→ INSTRUCTION 1
Please render the entries from their first line up to and including the line with "yöntemleri dönüşmek zorunda bırakan ve sonu" as a Markdown table with the columns Row and Line, leaving out any blank lines.

→ SELECTED PASSAGE
Start of Block

Page MenuHomePhabricator

Switch k8s logs to their own kafka topics
Closed, ResolvedPublic

Description

Logs for all k8s clusters currently flow into rsyslog-* kafka topics (split by severity). While this is simple and works under normal circumstances, in case of even a single spammy producer then all other producers are affected by the caused lag.

Similarly to what we do with prometheus, we should instead switch to a model where kafka-logging topics are isolated/split at least by k8s cluster, if not even more (e.g. cluster + namespace).

As a bonus side effect, moving to this model also effectively will increase the logstash ingestion capacity since we will be able to consume from more topics concurrently, as opposed to a single funnel/topic. Also at the moment normally we have 6 partitions and 6 logstash consumers, so effectively each consumes single-thread from a given topic.

Event Timeline

Change #1040170 had a related patch set uploaded (by Filippo Giunchedi; author: Filippo Giunchedi):

[operations/puppet@production] k8s: send logs to per-cluster kafka topics

https://gerrit.wikimedia.org/r/1040170

Change #1040170 merged by Filippo Giunchedi:

[operations/puppet@production] k8s: send logs to per-cluster kafka topics

https://gerrit.wikimedia.org/r/1040170

Change #1042917 had a related patch set uploaded (by Filippo Giunchedi; author: Filippo Giunchedi):

[operations/puppet@production] logstash: add auto_offset_reset to kafka input

https://gerrit.wikimedia.org/r/1042917

Change #1042918 had a related patch set uploaded (by Filippo Giunchedi; author: Filippo Giunchedi):

[operations/puppet@production] logstash: consume k8s logs topics

https://gerrit.wikimedia.org/r/1042918

Change #1042917 merged by Filippo Giunchedi:

[operations/puppet@production] logstash: add auto_offset_reset to kafka input

https://gerrit.wikimedia.org/r/1042917

Change #1042918 merged by Filippo Giunchedi:

[operations/puppet@production] logstash: consume k8s logs topics

https://gerrit.wikimedia.org/r/1042918

Change #1057819 had a related patch set uploaded (by Filippo Giunchedi; author: Filippo Giunchedi):

[operations/puppet@production] rsyslog: send all k8s logs to dedicated kafka topics

https://gerrit.wikimedia.org/r/1057819

Change #1057819 merged by Filippo Giunchedi:

[operations/puppet@production] rsyslog: send all k8s logs to dedicated kafka topics

https://gerrit.wikimedia.org/r/1057819

Change #1059025 had a related patch set uploaded (by Filippo Giunchedi; author: Filippo Giunchedi):

[operations/puppet@production] rsyslog: fix kafka-k8s double logging

https://gerrit.wikimedia.org/r/1059025

Change #1059025 merged by Filippo Giunchedi:

[operations/puppet@production] rsyslog: fix kafka-k8s double logging

https://gerrit.wikimedia.org/r/1059025

fgiunchedi claimed this task.

End of Block

→ INSTRUCTION 2
Answer these questions about the ticket on switching k8s logs to their own kafka topics:
(a) According to the ticket, how many partitions and how many logstash consumers are there normally?
(b) What is the change number of the patch titled "logstash: add auto_offset_reset to kafka input"?
(c) What does the patch in change #1059025 fix?

Recorded data

Start of Block

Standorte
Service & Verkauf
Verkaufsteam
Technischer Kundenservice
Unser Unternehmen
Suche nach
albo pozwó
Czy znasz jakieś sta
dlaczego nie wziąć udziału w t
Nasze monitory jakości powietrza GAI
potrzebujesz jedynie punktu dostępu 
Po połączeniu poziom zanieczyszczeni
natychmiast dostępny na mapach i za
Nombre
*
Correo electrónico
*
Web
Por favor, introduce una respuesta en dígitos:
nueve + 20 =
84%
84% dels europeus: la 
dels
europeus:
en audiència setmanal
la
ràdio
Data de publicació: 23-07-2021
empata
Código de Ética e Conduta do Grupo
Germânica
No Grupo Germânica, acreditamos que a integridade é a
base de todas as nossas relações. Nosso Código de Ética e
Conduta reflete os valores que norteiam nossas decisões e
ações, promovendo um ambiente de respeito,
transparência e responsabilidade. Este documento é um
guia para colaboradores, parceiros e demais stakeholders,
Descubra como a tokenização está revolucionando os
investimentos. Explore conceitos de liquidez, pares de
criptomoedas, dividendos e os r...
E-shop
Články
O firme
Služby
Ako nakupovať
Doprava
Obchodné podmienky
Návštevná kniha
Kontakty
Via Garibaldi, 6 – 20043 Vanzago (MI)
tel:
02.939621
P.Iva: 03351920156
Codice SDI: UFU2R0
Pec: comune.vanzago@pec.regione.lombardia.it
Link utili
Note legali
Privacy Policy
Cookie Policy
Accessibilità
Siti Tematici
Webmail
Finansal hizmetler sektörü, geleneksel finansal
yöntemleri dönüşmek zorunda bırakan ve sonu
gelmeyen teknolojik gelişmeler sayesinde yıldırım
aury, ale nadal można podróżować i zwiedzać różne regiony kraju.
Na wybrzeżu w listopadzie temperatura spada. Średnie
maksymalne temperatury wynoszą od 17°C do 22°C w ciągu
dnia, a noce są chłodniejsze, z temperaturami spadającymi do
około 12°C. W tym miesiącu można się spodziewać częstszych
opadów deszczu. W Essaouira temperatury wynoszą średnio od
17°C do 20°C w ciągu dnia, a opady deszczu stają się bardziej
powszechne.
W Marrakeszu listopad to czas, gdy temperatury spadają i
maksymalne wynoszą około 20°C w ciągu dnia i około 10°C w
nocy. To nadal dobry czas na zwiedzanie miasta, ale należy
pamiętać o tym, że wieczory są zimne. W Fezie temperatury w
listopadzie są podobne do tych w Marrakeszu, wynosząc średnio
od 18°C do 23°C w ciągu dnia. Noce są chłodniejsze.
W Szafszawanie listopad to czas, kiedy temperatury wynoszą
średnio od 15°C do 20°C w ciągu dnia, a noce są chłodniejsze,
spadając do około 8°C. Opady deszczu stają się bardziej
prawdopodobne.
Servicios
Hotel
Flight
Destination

End of Block

→ EXERCISE SOLUTION 1
| Row | Line |
|---|---|
| 1 | Standorte |
| 2 | Service & Verkauf |
| 3 | Verkaufsteam |
| 4 | Technischer Kundenservice |
| 5 | Unser Unternehmen |
| 6 | Suche nach |
| 7 | albo pozwó |
| 8 | Czy znasz jakieś sta |
| 9 | dlaczego nie wziąć udziału w t |
| 10 | Nasze monitory jakości powietrza GAI |
| 11 | potrzebujesz jedynie punktu dostępu  |
| 12 | Po połączeniu poziom zanieczyszczeni |
| 13 | natychmiast dostępny na mapach i za |
| 14 | Nombre |
| 15 | * |
| 16 | Correo electrónico |
| 17 | * |
| 18 | Web |
| 19 | Por favor, introduce una respuesta en dígitos: |
| 20 | nueve + 20 = |
| 21 | 84% |
| 22 | 84% dels europeus: la  |
| 23 | dels |
| 24 | europeus: |
| 25 | en audiència setmanal |
| 26 | la |
| 27 | ràdio |
| 28 | Data de publicació: 23-07-2021 |
| 29 | empata |
| 30 | Código de Ética e Conduta do Grupo |
| 31 | Germânica |
| 32 | No Grupo Germânica, acreditamos que a integridade é a |
| 33 | base de todas as nossas relações. Nosso Código de Ética e |
| 34 | Conduta reflete os valores que norteiam nossas decisões e |
| 35 | ações, promovendo um ambiente de respeito, |
| 36 | transparência e responsabilidade. Este documento é um |
| 37 | guia para colaboradores, parceiros e demais stakeholders, |
| 38 | Descubra como a tokenização está revolucionando os |
| 39 | investimentos. Explore conceitos de liquidez, pares de |
| 40 | criptomoedas, dividendos e os r... |
| 41 | E-shop |
| 42 | Články |
| 43 | O firme |
| 44 | Služby |
| 45 | Ako nakupovať |
| 46 | Doprava |
| 47 | Obchodné podmienky |
| 48 | Návštevná kniha |
| 49 | Kontakty |
| 50 | Via Garibaldi, 6 – 20043 Vanzago (MI) |
| 51 | tel: |
| 52 | 02.939621 |
| 53 | P.Iva: 03351920156 |
| 54 | Codice SDI: UFU2R0 |
| 55 | Pec: comune.vanzago@pec.regione.lombardia.it |
| 56 | Link utili |
| 57 | Note legali |
| 58 | Privacy Policy |
| 59 | Cookie Policy |
| 60 | Accessibilità |
| 61 | Siti Tematici |
| 62 | Webmail |
| 63 | Finansal hizmetler sektörü, geleneksel finansal |
| 64 | yöntemleri dönüşmek zorunda bırakan ve sonu |

→ EXERCISE SOLUTION 2
(a) 6 partitions and 6 logstash consumers.
(b) #1042917.
(c) kafka-k8s double logging.